+++ The input

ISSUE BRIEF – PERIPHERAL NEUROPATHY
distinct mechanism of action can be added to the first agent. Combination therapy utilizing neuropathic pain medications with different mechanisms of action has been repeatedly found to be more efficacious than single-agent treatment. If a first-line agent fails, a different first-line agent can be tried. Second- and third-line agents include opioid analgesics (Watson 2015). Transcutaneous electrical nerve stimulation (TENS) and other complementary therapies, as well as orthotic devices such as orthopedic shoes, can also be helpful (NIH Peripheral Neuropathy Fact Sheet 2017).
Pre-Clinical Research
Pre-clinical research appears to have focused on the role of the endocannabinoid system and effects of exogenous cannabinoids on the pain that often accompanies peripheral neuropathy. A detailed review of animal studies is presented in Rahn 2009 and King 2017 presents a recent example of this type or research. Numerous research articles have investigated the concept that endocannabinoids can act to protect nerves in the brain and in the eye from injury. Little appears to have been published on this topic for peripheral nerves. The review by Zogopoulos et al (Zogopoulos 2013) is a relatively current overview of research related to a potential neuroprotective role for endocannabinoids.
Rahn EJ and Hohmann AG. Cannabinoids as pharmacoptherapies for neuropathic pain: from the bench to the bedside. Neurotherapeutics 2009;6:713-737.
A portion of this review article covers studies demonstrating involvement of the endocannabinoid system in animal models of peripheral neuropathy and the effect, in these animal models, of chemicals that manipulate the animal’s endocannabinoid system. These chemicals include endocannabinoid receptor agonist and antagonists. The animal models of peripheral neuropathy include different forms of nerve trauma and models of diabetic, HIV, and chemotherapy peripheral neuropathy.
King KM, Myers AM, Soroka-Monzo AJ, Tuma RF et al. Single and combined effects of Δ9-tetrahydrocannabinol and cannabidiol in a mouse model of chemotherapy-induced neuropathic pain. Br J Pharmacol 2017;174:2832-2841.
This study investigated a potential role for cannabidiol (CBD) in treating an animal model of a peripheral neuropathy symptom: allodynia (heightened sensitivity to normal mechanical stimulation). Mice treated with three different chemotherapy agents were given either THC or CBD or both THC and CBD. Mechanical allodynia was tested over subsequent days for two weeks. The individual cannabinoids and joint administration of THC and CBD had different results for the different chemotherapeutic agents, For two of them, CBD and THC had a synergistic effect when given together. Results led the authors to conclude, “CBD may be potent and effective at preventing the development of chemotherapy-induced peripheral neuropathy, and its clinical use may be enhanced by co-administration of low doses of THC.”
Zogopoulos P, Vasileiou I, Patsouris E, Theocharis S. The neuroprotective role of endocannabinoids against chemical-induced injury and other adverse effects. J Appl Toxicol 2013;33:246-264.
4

++++++

**Task:**
The expected output is each line of the records above that includes the word "endocannabinoids".

**Exercise output:**
Pre-clinical research appears to have focused on the role of the endocannabinoid system and effects of exogenous cannabinoids on the pain that often accompanies peripheral neuropathy. A detailed review of animal studies is presented in Rahn 2009 and King 2017 presents a recent example of this type or research. Numerous research articles have investigated the concept that endocannabinoids can act to protect nerves in the brain and in the eye from injury. Little appears to have been published on this topic for peripheral nerves. The review by Zogopoulos et al (Zogopoulos 2013) is a relatively current overview of research related to a potential neuroprotective role for endocannabinoids.
Zogopoulos P, Vasileiou I, Patsouris E, Theocharis S. The neuroprotective role of endocannabinoids against chemical-induced injury and other adverse effects. J Appl Toxicol 2013;33:246-264.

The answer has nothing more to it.